The next victim of the delicate politics of nationalist sentiment in Taiwan may be the island’s participation in the 2008 Beijing Olympics.
With Beijing in a constant lather over the resurgent nationalism of President Chen Shui-bian’s government and elections on the horizon in Taiwan, the Olympics have become very touchy indeed.
On April 27 Taiwan rejected China’s plan to send the Olympic torch to the island on April 30 next year. The head of its Olympic committee said that the plan “intends to compromise our sovereignty and is unacceptable to us.”
That is because the torch would enter Taiwan from Ho Chi Minh City and leave it for Hong Kong, implying that Taiwan is part of China. The government insists that it both enter and leave via a third country.
The Beijing Olympic committee said that Taiwan’s Olympic committee had initially agreed to the route, but had been overruled by the government. The two sides are also in dispute over the name under which Taiwan’s athletes would take part in the games – Beijing wants ‘Chinese Taipei’, Taiwan wants ‘Taiwan’.
The issue has split the island’s two main political parties. The Kuomintang say they know how to deal with Beijing and they are telling the government not to mix sport and politics. Taipei Mayor Hau Lung-pin, a member of the Kuominang, said he would welcome the Olympic torch. “We will take the Olympic torch to the top of the world’s tallest building, Taipei 101, and let the world know Taipei,” he said.
By contrast, the ruling Democratic Progressive Party presents itself as the defender of the island against a hostile, aggressive mainland. They believe they must hold firm on the issue of sovereignty in the face of Beijing’s constant desire to whittle away at the island’s breakaway status.

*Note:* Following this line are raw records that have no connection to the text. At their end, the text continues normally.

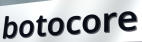
botocore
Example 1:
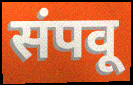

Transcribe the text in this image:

संपवू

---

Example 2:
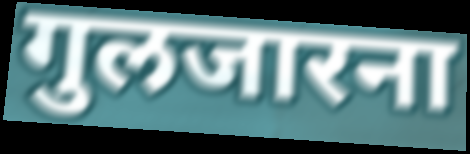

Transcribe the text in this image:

गुलजारना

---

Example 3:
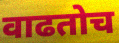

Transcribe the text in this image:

वाढतोच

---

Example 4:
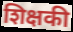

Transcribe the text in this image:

शिक्षकी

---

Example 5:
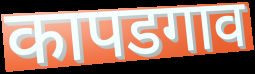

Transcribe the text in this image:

कापडगाव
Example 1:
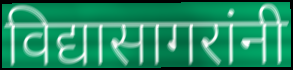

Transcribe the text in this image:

With legislative elections coming at the end of the year and presidential polls in 2008, the political climate is sure to heat up – and Taiwan’s athletes may pay the price. If Taipei cannot settle the issues of the torch and the terms of its participation at the Olympics, then its athletes may not take part at all.

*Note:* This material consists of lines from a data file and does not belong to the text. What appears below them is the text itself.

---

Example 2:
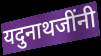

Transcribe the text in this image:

यदुनाथजींनी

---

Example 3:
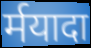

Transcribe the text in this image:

र्मयादा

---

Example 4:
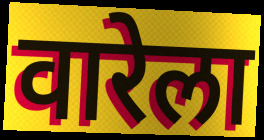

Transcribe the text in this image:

वारेला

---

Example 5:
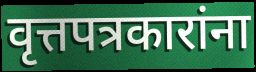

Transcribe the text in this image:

वृत्तपत्रकारांना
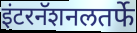
इंटरनॅशनलतर्फे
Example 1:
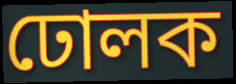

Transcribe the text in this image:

ঢোলক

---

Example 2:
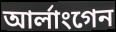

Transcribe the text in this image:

আৰ্লাংগেন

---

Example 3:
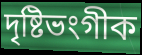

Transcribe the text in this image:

দৃষ্টিভংগীক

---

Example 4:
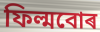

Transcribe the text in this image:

ফিল্মবোৰ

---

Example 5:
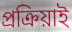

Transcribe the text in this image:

প্ৰক্ৰিয়াই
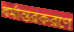
ধর্মান্তরকরণে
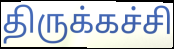
திருக்கச்சி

As has happened for decades, each side will blame the other.
In April, during his fourth visit to the mainland in two years, Lien Chan, the Kuomintang honorary chairman, was treated like a head of state, as Beijing used the party’s desire for closer ties to chip away at Chen’s government. Lien did everything to emphasise his Chineseness, attending a ceremony in Xinzheng, Henan province, to honor the Yellow Emperor, supposedly the ancestor of all Han Chinese.
Then he went to Shenyang to sweep the tomb his mother’s ancestors. Mom, who is 100 and lives with Lien in Taipei, has not been to Shenyang since fleeing the city after its capture by the Japanese in September 1938.

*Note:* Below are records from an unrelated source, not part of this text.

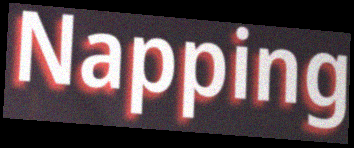
Napping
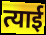
त्याई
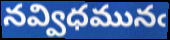
నవ్విధమునఁ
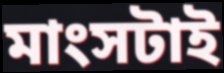
মাংসটাই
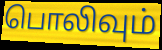
பொலிவும்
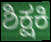
ಶಿಕ್ಷಕಿ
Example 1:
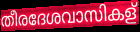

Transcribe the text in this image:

തീരദേശവാസികള്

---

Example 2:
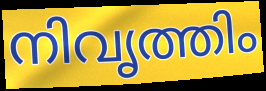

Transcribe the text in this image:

നിവൃത്തിം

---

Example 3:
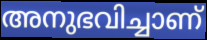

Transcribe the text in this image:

അനുഭവിച്ചാണ്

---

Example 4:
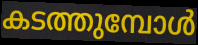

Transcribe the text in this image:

കടത്തുമ്പോൾ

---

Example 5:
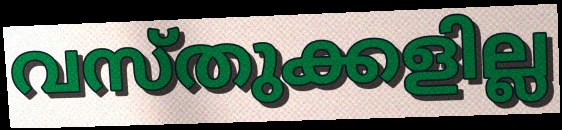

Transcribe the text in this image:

വസ്തുക്കളില്ല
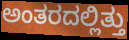
ಅಂತರದಲ್ಲಿತ್ತು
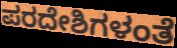
ಪರದೇಶಿಗಳಂತೆ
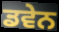
ਡਵੇਨ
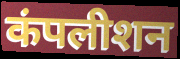
कंपलीशन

Finally, as if he was a head of state, he attended the third cross-straits economic, trade and cultural forum in the Great Hall of the People in Beijing, attended by 500 delegates from both sides of the divide, and met with President Hu Jintao. At the end of the forum, Beijing announced a series of concessions to Taiwanese companies and individuals – but it is uncertain if any of them will be implemented because Lien and his party do not represent the government.
In Taipei, the Mainland Affairs Committee said that Beijing had imposed the pre-condition of ‘one China’ on the concessions and that was unacceptable.
On May 2, Ma Ying-jeou, a Kuomintang candidate for president in 2008, said that, if elected, he would abolish restrictions that keep Taiwan companies from investing more than 40 per cent of their net worth in the mainland and impose export controls only on cutting-edge technologies. He would also allow large number of Chinese tourists to visit Taiwan, to stimulate the economy.
The government says it needs to keep the controls in place to preserve the economy from excess dependence on the mainland, with the attendant strategic and military risks. But with 15 percent of Taiwan’s 23 million people living, investing or working in China, and more than 90 percent of its major companies invested there, the reality is a dependence – and relationship – that cannot be denied.
But it is a political game on both sides of the strait and it is hard to imagine relations improving if the two governments cannot even figure out how to carry the torch.